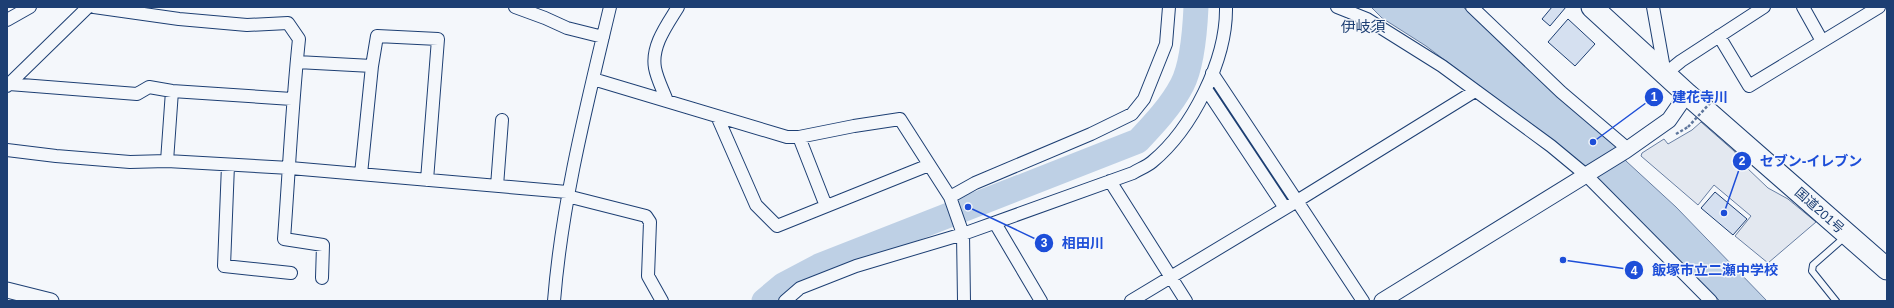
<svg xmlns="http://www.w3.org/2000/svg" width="1894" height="308" font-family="Arial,'Noto Sans JP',sans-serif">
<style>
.parking{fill:#e3e8f0;stroke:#687fa3}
.water{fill:#bed0e5;stroke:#687fa3}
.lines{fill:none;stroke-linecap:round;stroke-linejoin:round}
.river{stroke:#bed0e5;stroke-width:25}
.building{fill:#d5e0f0;stroke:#1d3f73}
.service-casing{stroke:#1d3f73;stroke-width:8}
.minor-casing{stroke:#1d3f73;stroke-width:14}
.tertiary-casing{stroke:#1d3f73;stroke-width:17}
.trunk-casing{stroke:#1d3f73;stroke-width:23}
.path{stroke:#5e769c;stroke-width:2.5;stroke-dasharray:3 2;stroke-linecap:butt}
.service{stroke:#f4f7fb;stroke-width:6}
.minor{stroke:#f4f7fb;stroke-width:12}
.tertiary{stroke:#f4f7fb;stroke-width:15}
.trunk{stroke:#f4f7fb;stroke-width:21}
.path-bridge{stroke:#5e769c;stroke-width:2.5;stroke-dasharray:3 2;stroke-linecap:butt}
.labels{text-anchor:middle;stroke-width:3;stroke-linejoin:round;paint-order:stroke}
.street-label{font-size:13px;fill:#1d3f73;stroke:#f4f7fb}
.quarter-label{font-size:15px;fill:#1d3f73;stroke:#f4f7fb}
.leader{fill:none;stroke:#1d4ed8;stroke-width:1.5}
.callout-dot{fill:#1d4ed8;stroke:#f4f7fb;stroke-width:1.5}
.mark-label{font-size:12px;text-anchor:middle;font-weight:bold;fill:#fff}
.callout-label{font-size:14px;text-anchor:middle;font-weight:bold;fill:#1d4ed8;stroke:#f4f7fb;stroke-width:3;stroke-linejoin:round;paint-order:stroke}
</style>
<rect width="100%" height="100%" fill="#f4f7fb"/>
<path class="parking" d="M 1701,122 L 1734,151 L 1746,167 L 1768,188 L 1788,199 L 1816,222 L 1768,263 L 1735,236 L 1751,216 L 1714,185 L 1698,205 L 1641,156 L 1642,153 L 1664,139 L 1668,144 L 1692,130 Z"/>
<path class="water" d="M 1371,7 L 1463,7 L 1614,144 L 1626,161 L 1676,207 L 1767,301 L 1720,301 L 1636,217 L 1600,184 L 1579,161 L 1426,46 L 1382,18 Z"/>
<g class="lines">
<path class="river" d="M 764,301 L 783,285 L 819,266 L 1138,141 C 1154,124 1171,106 1182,85 C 1192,66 1195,29 1196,7"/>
</g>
<path class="building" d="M 1552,7 L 1566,7 L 1550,26 L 1542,19 Z
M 1568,19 L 1595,44 L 1575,66 L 1548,42 Z
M 1715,192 L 1747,219 L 1733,235 L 1701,208 Z"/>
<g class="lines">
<g class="service-casing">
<path id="service" d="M 1836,301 L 1812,271 L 1813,265 L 1846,236"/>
</g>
<g class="minor-casing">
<path id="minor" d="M 94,7 L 179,19 L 247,25 L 288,23 L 299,39 C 292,105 289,172 284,239 L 323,245 L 322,278
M 515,7 L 545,18 L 567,28 L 603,37
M 1337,7 L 1367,19 L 1442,66 L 1551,146 L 1586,175 L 1711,301
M 1472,7 L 1561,92 L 1628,149
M 1653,7 L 1665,74 L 1681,61 L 1764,7
M 1803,7 L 1822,41
M 7,20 L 30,7
M 1719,36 L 1749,86 L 1879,7
M 297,62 L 372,66 L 377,36 L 438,39 L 427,180
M 1212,73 L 1297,201 L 1475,91
M 593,79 L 787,137 L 799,137 L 854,126 L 900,119 L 950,197 L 963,234 L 964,301
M 9,84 L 137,94 L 149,87 L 172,91 L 292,99
M 7,86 L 88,7
M 1206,89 L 1285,208
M 667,101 C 663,90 657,79 655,68 C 651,46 667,25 678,7
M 717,116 L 756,205 L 777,226 L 929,165
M 799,137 L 826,206
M 7,150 L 56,156 L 130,162 L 167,161 L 290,168 L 567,192
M 167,161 L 172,91
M 228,165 L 224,266 L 291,273
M 361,174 L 372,66
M 1110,181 L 1186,301
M 497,186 L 502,120
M 567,196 L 642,215 L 646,216 L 650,222 L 648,276 L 662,301
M 950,197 L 975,183 L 1091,134 L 1132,114 L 1144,99 L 1166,44 L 1169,7
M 995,223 L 1041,301
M 554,301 C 562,201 587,104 610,7
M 785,301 L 800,288 L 856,266 L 963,234 L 1133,173 C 1139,169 1146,167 1152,162 C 1192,129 1227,60 1226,7
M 1131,301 L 1297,201 L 1363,301"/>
</g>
<g class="tertiary-casing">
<path id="tertiary" d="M 7,290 L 51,301
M 1382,301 L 1625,151 L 1669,120 L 1687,94"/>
</g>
<g class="trunk-casing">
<path id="trunk" d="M 1592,7 L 1687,94 L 1887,269"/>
</g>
<path class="path" d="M 1676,134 L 1688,127"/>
<use href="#service" class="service"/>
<use href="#minor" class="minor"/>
<use href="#tertiary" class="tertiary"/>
<use href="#trunk" class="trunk"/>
<path class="path-bridge" d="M 1688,127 L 1712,101"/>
</g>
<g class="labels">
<g class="street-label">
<text transform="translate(1820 210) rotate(42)" y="5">国道201号</text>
</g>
<g class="quarter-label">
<text x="1363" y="32">伊岐須</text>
</g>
</g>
<path class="leader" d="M1593 142L1654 97M1724 213L1742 161M968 207L1044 243M1563 260L1634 270"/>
<g class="callout-dot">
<circle cx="1593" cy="142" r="4"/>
<circle cx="1724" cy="213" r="4"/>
<circle cx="968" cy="207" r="4"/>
<circle cx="1563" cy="260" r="4"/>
<circle cx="1654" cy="97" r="10"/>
<circle cx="1742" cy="161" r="10"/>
<circle cx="1044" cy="243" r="10"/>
<circle cx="1634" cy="270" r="10"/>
</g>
<g class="mark-label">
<text x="1654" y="101">1</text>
<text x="1742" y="165">2</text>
<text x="1044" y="247">3</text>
<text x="1634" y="275">4</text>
</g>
<g class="callout-label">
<text x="1700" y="102">建花寺川</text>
<text x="1811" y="166">セブン-イレブン</text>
<text x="1083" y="248">相田川</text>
<text x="1715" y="275">飯塚市立二瀬中学校</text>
</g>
<rect width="1894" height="308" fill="none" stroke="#1d3f73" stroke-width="16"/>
</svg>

= = =

The task:
Word-for-word repeat, images excluded: return all the data.

Exercise response:
<svg xmlns="http://www.w3.org/2000/svg" width="1894" height="308" font-family="Arial,'Noto Sans JP',sans-serif">
<style>
.parking{fill:#e3e8f0;stroke:#687fa3}
.water{fill:#bed0e5;stroke:#687fa3}
.lines{fill:none;stroke-linecap:round;stroke-linejoin:round}
.river{stroke:#bed0e5;stroke-width:25}
.building{fill:#d5e0f0;stroke:#1d3f73}
.service-casing{stroke:#1d3f73;stroke-width:8}
.minor-casing{stroke:#1d3f73;stroke-width:14}
.tertiary-casing{stroke:#1d3f73;stroke-width:17}
.trunk-casing{stroke:#1d3f73;stroke-width:23}
.path{stroke:#5e769c;stroke-width:2.5;stroke-dasharray:3 2;stroke-linecap:butt}
.service{stroke:#f4f7fb;stroke-width:6}
.minor{stroke:#f4f7fb;stroke-width:12}
.tertiary{stroke:#f4f7fb;stroke-width:15}
.trunk{stroke:#f4f7fb;stroke-width:21}
.path-bridge{stroke:#5e769c;stroke-width:2.5;stroke-dasharray:3 2;stroke-linecap:butt}
.labels{text-anchor:middle;stroke-width:3;stroke-linejoin:round;paint-order:stroke}
.street-label{font-size:13px;fill:#1d3f73;stroke:#f4f7fb}
.quarter-label{font-size:15px;fill:#1d3f73;stroke:#f4f7fb}
.leader{fill:none;stroke:#1d4ed8;stroke-width:1.5}
.callout-dot{fill:#1d4ed8;stroke:#f4f7fb;stroke-width:1.5}
.mark-label{font-size:12px;text-anchor:middle;font-weight:bold;fill:#fff}
.callout-label{font-size:14px;text-anchor:middle;font-weight:bold;fill:#1d4ed8;stroke:#f4f7fb;stroke-width:3;stroke-linejoin:round;paint-order:stroke}
</style>
<rect width="100%" height="100%" fill="#f4f7fb"/>
<path class="parking" d="M 1701,122 L 1734,151 L 1746,167 L 1768,188 L 1788,199 L 1816,222 L 1768,263 L 1735,236 L 1751,216 L 1714,185 L 1698,205 L 1641,156 L 1642,153 L 1664,139 L 1668,144 L 1692,130 Z"/>
<path class="water" d="M 1371,7 L 1463,7 L 1614,144 L 1626,161 L 1676,207 L 1767,301 L 1720,301 L 1636,217 L 1600,184 L 1579,161 L 1426,46 L 1382,18 Z"/>
<g class="lines">
<path class="river" d="M 764,301 L 783,285 L 819,266 L 1138,141 C 1154,124 1171,106 1182,85 C 1192,66 1195,29 1196,7"/>
</g>
<path class="building" d="M 1552,7 L 1566,7 L 1550,26 L 1542,19 Z
M 1568,19 L 1595,44 L 1575,66 L 1548,42 Z
M 1715,192 L 1747,219 L 1733,235 L 1701,208 Z"/>
<g class="lines">
<g class="service-casing">
<path id="service" d="M 1836,301 L 1812,271 L 1813,265 L 1846,236"/>
</g>
<g class="minor-casing">
<path id="minor" d="M 94,7 L 179,19 L 247,25 L 288,23 L 299,39 C 292,105 289,172 284,239 L 323,245 L 322,278
M 515,7 L 545,18 L 567,28 L 603,37
M 1337,7 L 1367,19 L 1442,66 L 1551,146 L 1586,175 L 1711,301
M 1472,7 L 1561,92 L 1628,149
M 1653,7 L 1665,74 L 1681,61 L 1764,7
M 1803,7 L 1822,41
M 7,20 L 30,7
M 1719,36 L 1749,86 L 1879,7
M 297,62 L 372,66 L 377,36 L 438,39 L 427,180
M 1212,73 L 1297,201 L 1475,91
M 593,79 L 787,137 L 799,137 L 854,126 L 900,119 L 950,197 L 963,234 L 964,301
M 9,84 L 137,94 L 149,87 L 172,91 L 292,99
M 7,86 L 88,7
M 1206,89 L 1285,208
M 667,101 C 663,90 657,79 655,68 C 651,46 667,25 678,7
M 717,116 L 756,205 L 777,226 L 929,165
M 799,137 L 826,206
M 7,150 L 56,156 L 130,162 L 167,161 L 290,168 L 567,192
M 167,161 L 172,91
M 228,165 L 224,266 L 291,273
M 361,174 L 372,66
M 1110,181 L 1186,301
M 497,186 L 502,120
M 567,196 L 642,215 L 646,216 L 650,222 L 648,276 L 662,301
M 950,197 L 975,183 L 1091,134 L 1132,114 L 1144,99 L 1166,44 L 1169,7
M 995,223 L 1041,301
M 554,301 C 562,201 587,104 610,7
M 785,301 L 800,288 L 856,266 L 963,234 L 1133,173 C 1139,169 1146,167 1152,162 C 1192,129 1227,60 1226,7
M 1131,301 L 1297,201 L 1363,301"/>
</g>
<g class="tertiary-casing">
<path id="tertiary" d="M 7,290 L 51,301
M 1382,301 L 1625,151 L 1669,120 L 1687,94"/>
</g>
<g class="trunk-casing">
<path id="trunk" d="M 1592,7 L 1687,94 L 1887,269"/>
</g>
<path class="path" d="M 1676,134 L 1688,127"/>
<use href="#service" class="service"/>
<use href="#minor" class="minor"/>
<use href="#tertiary" class="tertiary"/>
<use href="#trunk" class="trunk"/>
<path class="path-bridge" d="M 1688,127 L 1712,101"/>
</g>
<g class="labels">
<g class="street-label">
<text transform="translate(1820 210) rotate(42)" y="5">国道201号</text>
</g>
<g class="quarter-label">
<text x="1363" y="32">伊岐須</text>
</g>
</g>
<path class="leader" d="M1593 142L1654 97M1724 213L1742 161M968 207L1044 243M1563 260L1634 270"/>
<g class="callout-dot">
<circle cx="1593" cy="142" r="4"/>
<circle cx="1724" cy="213" r="4"/>
<circle cx="968" cy="207" r="4"/>
<circle cx="1563" cy="260" r="4"/>
<circle cx="1654" cy="97" r="10"/>
<circle cx="1742" cy="161" r="10"/>
<circle cx="1044" cy="243" r="10"/>
<circle cx="1634" cy="270" r="10"/>
</g>
<g class="mark-label">
<text x="1654" y="101">1</text>
<text x="1742" y="165">2</text>
<text x="1044" y="247">3</text>
<text x="1634" y="275">4</text>
</g>
<g class="callout-label">
<text x="1700" y="102">建花寺川</text>
<text x="1811" y="166">セブン-イレブン</text>
<text x="1083" y="248">相田川</text>
<text x="1715" y="275">飯塚市立二瀬中学校</text>
</g>
<rect width="1894" height="308" fill="none" stroke="#1d3f73" stroke-width="16"/>
</svg>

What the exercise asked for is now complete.